### Given request
Type out all the text in the records below word for word, without the pictures.
## BEGIN
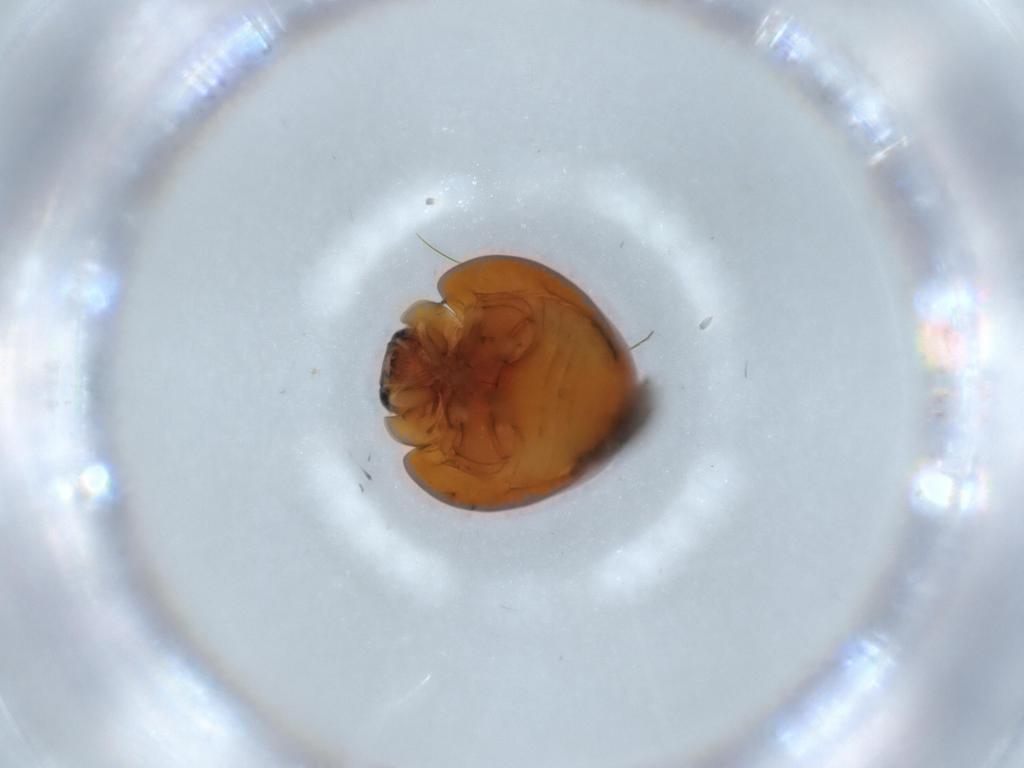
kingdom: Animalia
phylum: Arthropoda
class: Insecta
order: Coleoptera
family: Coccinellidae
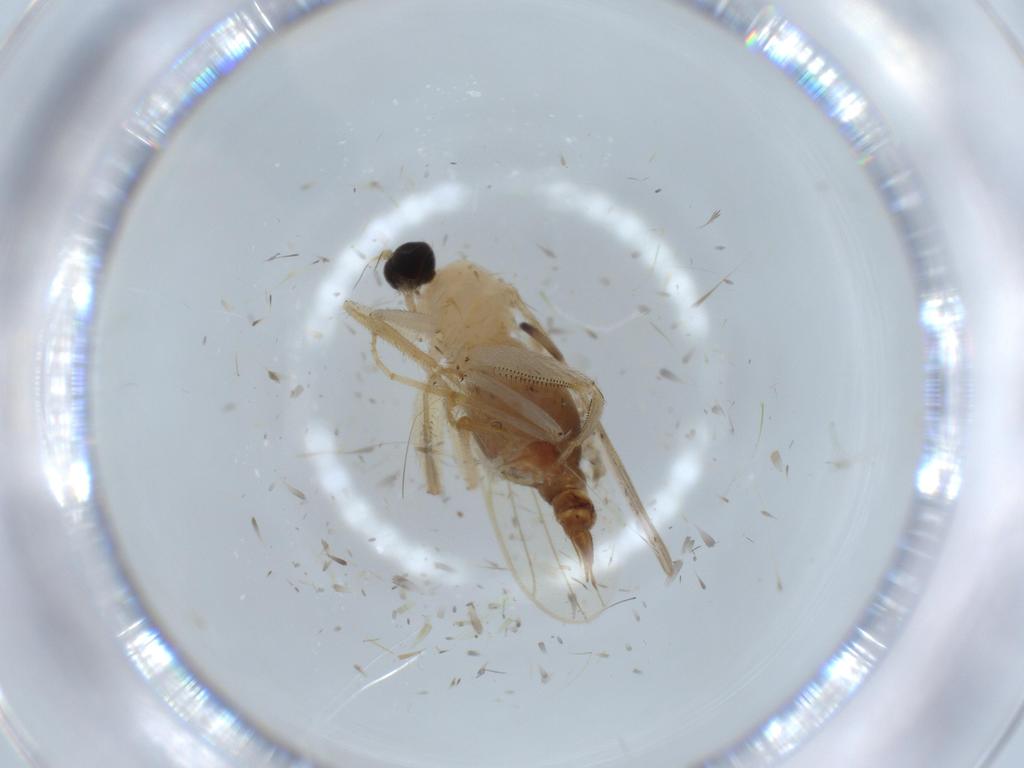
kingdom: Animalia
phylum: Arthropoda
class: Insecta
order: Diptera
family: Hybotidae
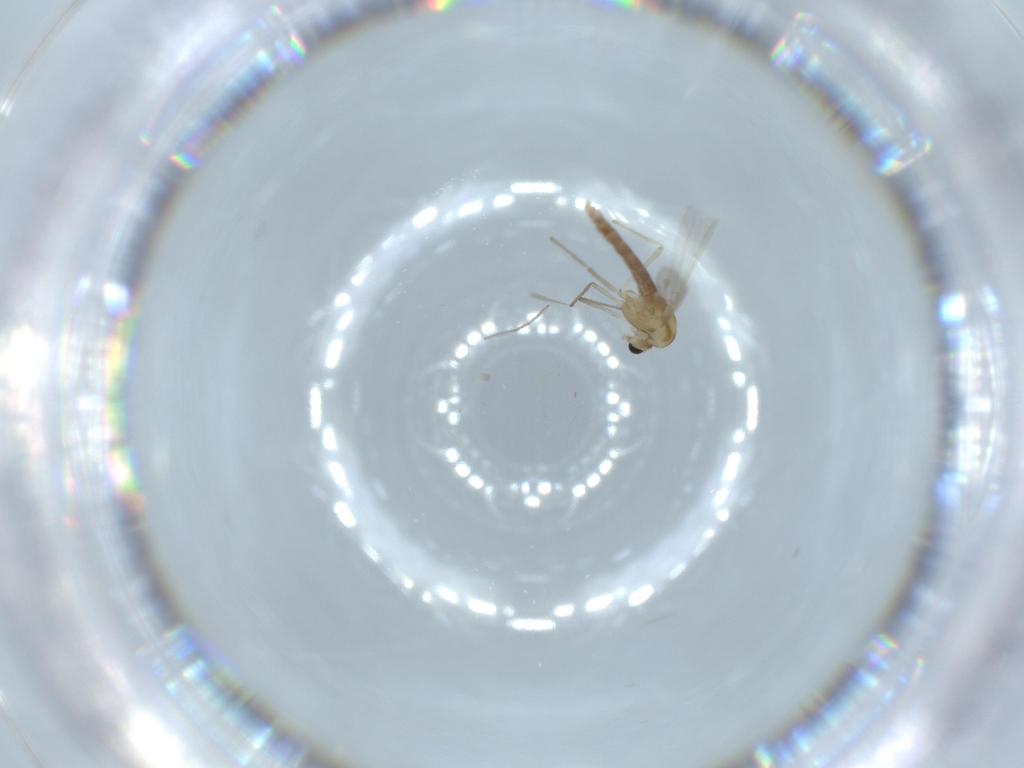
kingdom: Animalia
## END
### Written answer
kingdom: Animalia
phylum: Arthropoda
class: Insecta
order: Coleoptera
family: Coccinellidae
kingdom: Animalia
phylum: Arthropoda
class: Insecta
order: Diptera
family: Hybotidae
kingdom: Animalia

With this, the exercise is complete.